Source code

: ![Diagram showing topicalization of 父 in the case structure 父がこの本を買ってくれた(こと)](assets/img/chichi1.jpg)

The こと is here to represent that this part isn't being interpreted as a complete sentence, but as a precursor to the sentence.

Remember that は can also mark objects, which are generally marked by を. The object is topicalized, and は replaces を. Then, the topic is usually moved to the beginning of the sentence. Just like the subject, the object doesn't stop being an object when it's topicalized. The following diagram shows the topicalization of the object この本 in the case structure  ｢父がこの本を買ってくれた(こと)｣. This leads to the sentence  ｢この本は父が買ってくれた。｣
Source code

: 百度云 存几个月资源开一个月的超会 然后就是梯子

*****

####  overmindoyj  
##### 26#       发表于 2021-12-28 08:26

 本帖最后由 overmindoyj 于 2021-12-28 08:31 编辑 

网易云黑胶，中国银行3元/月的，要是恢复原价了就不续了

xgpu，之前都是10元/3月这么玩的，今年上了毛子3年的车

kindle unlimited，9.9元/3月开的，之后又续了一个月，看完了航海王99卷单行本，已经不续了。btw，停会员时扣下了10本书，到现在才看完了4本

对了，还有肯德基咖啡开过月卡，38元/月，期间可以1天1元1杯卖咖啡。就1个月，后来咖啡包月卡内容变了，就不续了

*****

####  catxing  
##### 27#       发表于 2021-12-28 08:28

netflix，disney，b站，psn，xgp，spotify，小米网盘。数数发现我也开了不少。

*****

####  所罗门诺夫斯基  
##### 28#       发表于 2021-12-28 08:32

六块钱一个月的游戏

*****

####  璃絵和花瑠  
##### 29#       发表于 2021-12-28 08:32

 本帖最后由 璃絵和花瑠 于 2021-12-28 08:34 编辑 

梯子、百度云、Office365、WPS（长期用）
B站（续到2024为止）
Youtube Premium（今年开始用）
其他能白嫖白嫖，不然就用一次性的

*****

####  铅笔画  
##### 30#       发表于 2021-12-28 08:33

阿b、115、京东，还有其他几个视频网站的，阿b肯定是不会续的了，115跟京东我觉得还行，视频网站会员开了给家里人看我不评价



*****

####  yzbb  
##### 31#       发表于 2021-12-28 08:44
☆ ☆ ☆ ☆ ☆ ☆ ☆
Turn every line of the data above into a numbered list, one item per line, and leave out the blank lines.

The completed task -
1. Source code
2. : ![Diagram showing topicalization of 父 in the case structure 父がこの本を買ってくれた(こと)](assets/img/chichi1.jpg)
3. The こと is here to represent that this part isn't being interpreted as a complete sentence, but as a precursor to the sentence.
4. Remember that は can also mark objects, which are generally marked by を. The object is topicalized, and は replaces を. Then, the topic is usually moved to the beginning of the sentence. Just like the subject, the object doesn't stop being an object when it's topicalized. The following diagram shows the topicalization of the object この本 in the case structure  ｢父がこの本を買ってくれた(こと)｣. This leads to the sentence  ｢この本は父が買ってくれた。｣
5. Source code
6. : 百度云 存几个月资源开一个月的超会 然后就是梯子
7. *****
8. ####  overmindoyj  
9. ##### 26#       发表于 2021-12-28 08:26
10.  本帖最后由 overmindoyj 于 2021-12-28 08:31 编辑 
11. 网易云黑胶，中国银行3元/月的，要是恢复原价了就不续了
12. xgpu，之前都是10元/3月这么玩的，今年上了毛子3年的车
13. kindle unlimited，9.9元/3月开的，之后又续了一个月，看完了航海王99卷单行本，已经不续了。btw，停会员时扣下了10本书，到现在才看完了4本
14. 对了，还有肯德基咖啡开过月卡，38元/月，期间可以1天1元1杯卖咖啡。就1个月，后来咖啡包月卡内容变了，就不续了
15. *****
16. ####  catxing  
17. ##### 27#       发表于 2021-12-28 08:28
18. netflix，disney，b站，psn，xgp，spotify，小米网盘。数数发现我也开了不少。
19. *****
20. ####  所罗门诺夫斯基  
21. ##### 28#       发表于 2021-12-28 08:32
22. 六块钱一个月的游戏
23. *****
24. ####  璃絵和花瑠  
25. ##### 29#       发表于 2021-12-28 08:32
26.  本帖最后由 璃絵和花瑠 于 2021-12-28 08:34 编辑 
27. 梯子、百度云、Office365、WPS（长期用）
28. B站（续到2024为止）
29. Youtube Premium（今年开始用）
30. 其他能白嫖白嫖，不然就用一次性的
31. *****
32. ####  铅笔画  
33. ##### 30#       发表于 2021-12-28 08:33
34. 阿b、115、京东，还有其他几个视频网站的，阿b肯定是不会续的了，115跟京东我觉得还行，视频网站会员开了给家里人看我不评价
35. *****
36. ####  yzbb  
37. ##### 31#       发表于 2021-12-28 08:44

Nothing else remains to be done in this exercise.